Monday, Sep. 15, 1947

Berth Rates Up

After only two weeks' deliberation, the Interstate Commerce Commission last week granted the Pullman Co. an increase in berth rate's (TIME, Sept. 8), from 1% to 48.9%, depending on the type of sleeping service and distance traveled. The boosts will amount to about $13 million a year. The company had claimed it needed them to offset increasing costs and decreasing traffic.

As no public hearings had been held, ICC allowed 20 days for anyone to challenge the increases. By week's end no one had. But Railroader Robert R. Young, whose Chesapeake & Ohio is one of the 57 railroads that now own Pullman, informally rapped ICC.* "It's a pity," said he, "that the company is getting an 'increase in fares on the old junk that's now in use."

The day after ICC granted the Pullman boosts, all U.S. railroads were at its door with a new request for freight increases-- needed, they said, to make up for a 15 1/2-c--an-hour wage raise to 1,000,000 employees.

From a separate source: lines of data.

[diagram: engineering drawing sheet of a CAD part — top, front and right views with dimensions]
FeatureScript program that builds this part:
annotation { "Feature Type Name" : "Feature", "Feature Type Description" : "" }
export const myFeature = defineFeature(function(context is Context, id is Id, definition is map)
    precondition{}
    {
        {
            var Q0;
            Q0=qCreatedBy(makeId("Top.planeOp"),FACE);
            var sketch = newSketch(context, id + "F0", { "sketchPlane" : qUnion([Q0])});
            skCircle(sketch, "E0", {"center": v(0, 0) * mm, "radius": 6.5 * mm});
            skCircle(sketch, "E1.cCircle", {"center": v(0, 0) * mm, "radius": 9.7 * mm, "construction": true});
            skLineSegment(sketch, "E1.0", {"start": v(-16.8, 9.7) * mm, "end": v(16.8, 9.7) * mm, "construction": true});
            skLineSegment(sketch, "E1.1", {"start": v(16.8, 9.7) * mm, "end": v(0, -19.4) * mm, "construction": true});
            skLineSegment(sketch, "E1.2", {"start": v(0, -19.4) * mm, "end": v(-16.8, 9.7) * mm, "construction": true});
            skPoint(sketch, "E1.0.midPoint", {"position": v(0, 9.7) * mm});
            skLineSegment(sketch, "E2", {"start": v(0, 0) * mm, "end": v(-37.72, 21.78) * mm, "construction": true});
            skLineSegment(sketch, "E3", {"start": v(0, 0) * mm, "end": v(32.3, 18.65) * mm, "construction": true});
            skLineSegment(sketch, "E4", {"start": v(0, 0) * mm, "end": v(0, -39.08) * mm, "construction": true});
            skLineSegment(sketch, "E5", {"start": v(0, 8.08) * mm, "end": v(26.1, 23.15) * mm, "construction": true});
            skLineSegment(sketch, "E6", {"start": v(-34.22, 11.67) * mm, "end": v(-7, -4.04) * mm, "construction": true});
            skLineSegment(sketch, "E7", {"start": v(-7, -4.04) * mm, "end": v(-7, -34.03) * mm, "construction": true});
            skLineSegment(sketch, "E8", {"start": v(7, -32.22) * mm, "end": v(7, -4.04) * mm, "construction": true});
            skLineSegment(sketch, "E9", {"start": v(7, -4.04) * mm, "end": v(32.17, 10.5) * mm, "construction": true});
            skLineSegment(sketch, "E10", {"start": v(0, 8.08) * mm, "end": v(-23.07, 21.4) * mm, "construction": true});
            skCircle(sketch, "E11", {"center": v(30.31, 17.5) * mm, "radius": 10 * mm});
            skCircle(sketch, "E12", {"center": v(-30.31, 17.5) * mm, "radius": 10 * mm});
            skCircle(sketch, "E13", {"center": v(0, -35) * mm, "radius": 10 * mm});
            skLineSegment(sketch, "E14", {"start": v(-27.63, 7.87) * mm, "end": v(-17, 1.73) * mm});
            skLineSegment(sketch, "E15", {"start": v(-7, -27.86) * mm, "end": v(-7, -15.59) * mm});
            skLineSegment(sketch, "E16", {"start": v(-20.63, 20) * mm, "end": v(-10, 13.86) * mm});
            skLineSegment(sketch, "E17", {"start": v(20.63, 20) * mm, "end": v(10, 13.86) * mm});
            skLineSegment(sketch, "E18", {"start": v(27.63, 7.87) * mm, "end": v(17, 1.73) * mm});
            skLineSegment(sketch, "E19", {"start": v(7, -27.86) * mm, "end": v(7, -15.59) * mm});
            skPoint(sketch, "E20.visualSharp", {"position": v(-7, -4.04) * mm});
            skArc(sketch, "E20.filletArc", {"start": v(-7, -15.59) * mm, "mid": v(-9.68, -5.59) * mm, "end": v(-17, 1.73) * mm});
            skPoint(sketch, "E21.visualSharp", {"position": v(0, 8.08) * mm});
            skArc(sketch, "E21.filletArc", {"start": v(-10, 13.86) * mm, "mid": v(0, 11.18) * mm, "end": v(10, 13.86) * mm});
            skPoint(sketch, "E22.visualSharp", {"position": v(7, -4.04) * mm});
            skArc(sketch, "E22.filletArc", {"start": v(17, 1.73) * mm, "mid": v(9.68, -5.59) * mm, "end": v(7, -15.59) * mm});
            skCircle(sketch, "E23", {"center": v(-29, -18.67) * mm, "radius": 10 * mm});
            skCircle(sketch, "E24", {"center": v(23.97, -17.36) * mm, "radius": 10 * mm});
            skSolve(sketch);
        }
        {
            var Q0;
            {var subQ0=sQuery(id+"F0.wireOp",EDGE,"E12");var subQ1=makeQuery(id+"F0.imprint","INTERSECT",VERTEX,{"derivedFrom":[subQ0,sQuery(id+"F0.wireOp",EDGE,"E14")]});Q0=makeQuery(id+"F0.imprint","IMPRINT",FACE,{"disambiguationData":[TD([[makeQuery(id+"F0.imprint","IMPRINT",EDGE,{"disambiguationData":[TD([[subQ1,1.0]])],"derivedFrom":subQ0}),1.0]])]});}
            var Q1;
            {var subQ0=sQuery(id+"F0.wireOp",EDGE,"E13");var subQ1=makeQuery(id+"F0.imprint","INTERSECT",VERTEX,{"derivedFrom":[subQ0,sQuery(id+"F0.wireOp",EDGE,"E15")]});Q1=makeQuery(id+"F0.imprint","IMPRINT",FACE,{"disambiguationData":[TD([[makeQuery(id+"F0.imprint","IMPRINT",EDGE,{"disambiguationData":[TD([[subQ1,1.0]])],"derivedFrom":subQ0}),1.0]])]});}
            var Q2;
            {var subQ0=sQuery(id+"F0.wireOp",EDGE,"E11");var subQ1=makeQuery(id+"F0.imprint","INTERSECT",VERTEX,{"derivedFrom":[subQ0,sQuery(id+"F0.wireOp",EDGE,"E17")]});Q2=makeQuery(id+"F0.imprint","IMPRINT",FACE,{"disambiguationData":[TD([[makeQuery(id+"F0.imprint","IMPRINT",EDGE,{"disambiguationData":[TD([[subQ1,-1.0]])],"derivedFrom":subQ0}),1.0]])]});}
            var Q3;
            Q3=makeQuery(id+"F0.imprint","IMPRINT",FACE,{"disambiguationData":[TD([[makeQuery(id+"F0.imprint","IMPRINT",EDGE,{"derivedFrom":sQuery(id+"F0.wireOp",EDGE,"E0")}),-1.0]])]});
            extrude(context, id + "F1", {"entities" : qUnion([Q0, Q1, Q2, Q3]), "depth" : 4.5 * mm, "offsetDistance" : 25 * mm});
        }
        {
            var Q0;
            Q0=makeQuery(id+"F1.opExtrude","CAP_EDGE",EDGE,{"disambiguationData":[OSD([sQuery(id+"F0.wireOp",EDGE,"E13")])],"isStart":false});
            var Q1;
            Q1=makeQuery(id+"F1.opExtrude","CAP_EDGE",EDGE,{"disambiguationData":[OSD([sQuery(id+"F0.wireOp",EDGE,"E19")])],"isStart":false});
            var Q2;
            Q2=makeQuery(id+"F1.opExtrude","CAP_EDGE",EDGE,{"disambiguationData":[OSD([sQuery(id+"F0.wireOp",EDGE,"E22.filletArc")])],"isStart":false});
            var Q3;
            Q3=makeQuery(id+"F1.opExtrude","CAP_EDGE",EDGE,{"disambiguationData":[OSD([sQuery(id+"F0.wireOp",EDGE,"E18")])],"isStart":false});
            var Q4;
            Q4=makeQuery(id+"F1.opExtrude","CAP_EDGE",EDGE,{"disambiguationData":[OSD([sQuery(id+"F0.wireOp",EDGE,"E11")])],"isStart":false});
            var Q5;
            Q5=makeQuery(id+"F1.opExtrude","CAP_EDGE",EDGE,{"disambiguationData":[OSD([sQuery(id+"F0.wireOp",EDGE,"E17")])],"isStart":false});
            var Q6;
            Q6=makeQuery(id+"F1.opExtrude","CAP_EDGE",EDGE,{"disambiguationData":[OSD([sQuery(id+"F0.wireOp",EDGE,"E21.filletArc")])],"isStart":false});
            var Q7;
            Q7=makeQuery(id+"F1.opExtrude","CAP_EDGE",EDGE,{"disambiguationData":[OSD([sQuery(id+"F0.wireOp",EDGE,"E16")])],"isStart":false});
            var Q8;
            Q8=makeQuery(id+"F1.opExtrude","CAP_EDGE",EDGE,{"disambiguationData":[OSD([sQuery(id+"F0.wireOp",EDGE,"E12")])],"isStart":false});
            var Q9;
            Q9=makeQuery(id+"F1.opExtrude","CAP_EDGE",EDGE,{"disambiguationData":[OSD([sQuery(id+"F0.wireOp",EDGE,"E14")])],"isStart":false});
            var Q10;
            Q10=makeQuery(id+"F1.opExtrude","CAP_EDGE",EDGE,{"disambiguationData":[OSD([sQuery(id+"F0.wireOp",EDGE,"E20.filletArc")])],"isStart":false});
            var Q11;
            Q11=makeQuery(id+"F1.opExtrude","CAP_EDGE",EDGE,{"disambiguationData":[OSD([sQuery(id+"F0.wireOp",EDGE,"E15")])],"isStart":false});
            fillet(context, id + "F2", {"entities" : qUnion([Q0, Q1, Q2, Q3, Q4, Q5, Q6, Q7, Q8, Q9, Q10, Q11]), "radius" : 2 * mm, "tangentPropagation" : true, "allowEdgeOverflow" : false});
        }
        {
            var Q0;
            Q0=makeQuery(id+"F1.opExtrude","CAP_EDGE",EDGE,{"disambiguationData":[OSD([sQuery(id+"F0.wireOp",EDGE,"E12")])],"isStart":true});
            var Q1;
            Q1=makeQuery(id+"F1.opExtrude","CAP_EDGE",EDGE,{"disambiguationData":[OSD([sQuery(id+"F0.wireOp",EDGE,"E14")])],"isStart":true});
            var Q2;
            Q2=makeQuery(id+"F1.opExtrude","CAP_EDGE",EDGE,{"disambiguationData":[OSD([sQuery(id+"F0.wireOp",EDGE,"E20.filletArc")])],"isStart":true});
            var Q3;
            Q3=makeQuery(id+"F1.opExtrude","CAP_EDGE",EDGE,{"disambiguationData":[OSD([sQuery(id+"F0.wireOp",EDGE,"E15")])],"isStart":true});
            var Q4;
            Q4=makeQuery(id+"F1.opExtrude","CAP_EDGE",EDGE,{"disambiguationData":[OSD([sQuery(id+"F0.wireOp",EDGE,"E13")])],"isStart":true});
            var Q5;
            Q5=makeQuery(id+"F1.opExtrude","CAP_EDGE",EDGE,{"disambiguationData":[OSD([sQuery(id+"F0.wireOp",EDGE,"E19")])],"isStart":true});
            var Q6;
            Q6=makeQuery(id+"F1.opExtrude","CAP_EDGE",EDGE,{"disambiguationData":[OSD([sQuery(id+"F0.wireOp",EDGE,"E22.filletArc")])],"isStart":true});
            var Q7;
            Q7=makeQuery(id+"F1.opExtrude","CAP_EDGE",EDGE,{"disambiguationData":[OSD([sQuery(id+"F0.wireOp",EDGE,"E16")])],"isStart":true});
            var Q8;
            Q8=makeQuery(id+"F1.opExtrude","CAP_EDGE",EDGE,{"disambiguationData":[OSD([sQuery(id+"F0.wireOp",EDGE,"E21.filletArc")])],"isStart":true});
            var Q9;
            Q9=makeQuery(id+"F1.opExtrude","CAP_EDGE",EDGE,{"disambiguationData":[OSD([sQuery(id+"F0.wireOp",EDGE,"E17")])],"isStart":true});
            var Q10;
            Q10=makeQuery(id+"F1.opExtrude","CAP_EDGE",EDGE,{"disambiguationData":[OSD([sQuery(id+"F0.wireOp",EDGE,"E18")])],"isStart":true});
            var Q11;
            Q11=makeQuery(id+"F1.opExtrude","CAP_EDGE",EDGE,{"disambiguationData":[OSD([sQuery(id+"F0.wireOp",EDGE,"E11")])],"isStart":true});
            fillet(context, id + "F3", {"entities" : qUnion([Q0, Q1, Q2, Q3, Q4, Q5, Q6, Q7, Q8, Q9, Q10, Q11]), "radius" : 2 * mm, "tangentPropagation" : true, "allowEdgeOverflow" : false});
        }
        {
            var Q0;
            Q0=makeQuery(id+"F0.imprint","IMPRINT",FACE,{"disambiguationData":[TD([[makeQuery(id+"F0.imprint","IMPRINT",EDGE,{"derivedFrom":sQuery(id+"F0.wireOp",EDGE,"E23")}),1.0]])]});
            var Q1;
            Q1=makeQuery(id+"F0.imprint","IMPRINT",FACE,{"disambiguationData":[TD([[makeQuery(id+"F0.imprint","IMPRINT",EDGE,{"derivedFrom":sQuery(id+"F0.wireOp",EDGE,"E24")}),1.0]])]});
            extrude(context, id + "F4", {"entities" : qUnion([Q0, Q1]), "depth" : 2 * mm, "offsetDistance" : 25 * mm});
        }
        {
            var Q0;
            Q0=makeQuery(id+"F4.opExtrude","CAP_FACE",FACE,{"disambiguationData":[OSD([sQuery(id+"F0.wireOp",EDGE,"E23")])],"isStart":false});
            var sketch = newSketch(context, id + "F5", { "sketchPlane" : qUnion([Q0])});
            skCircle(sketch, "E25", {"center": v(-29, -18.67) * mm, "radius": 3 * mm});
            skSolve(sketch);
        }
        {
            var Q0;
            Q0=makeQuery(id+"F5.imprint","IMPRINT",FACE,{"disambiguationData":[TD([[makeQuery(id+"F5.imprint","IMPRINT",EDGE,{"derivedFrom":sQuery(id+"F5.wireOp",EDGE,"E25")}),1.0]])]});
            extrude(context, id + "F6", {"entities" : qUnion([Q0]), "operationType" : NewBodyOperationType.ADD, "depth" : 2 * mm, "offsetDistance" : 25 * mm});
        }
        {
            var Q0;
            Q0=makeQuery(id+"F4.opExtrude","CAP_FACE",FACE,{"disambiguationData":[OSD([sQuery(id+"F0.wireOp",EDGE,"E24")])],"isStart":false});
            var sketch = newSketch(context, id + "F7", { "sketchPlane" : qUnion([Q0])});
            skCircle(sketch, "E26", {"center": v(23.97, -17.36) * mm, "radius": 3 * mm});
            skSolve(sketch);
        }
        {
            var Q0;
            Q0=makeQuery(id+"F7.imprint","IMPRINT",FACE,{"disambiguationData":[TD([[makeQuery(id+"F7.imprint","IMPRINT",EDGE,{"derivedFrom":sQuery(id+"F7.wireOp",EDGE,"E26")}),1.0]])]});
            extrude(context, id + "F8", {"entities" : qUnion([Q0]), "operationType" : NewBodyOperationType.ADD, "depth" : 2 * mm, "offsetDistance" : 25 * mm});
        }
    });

The railroads, which had asked ICC in July to increase rates an average of 16.7%, now asked that this be raised to 27%. The proposed new rates would cost the nation's shippers $1,873,000,000. . . .

In an all-out effort by some airlines to attract more aerial freight cargo, United, American, and Pennsylvania-Central last week were pressing the Civil Aeronautics Board for permission to reduce their freight rates on a number of commodities an average of 33 1/3%, putting them just a few cents higher than those on railway express.

*Young was rapped himself last week by the Office of Defense Transportation. In nationwide advertising last month, Young had cried that some railroads, particularly those with routes between Chicago and California, deliberately slow down freight trains by mutual agreement to eliminate competition. Replied ODT: in the first half of 1947, all Western roads maintained faster freight-train speeds than Young's C. & O. Countered Young: "Statistical lies," inspired by the prejudiced ICC, of which ODT Director J. Monroe Johnson is a member.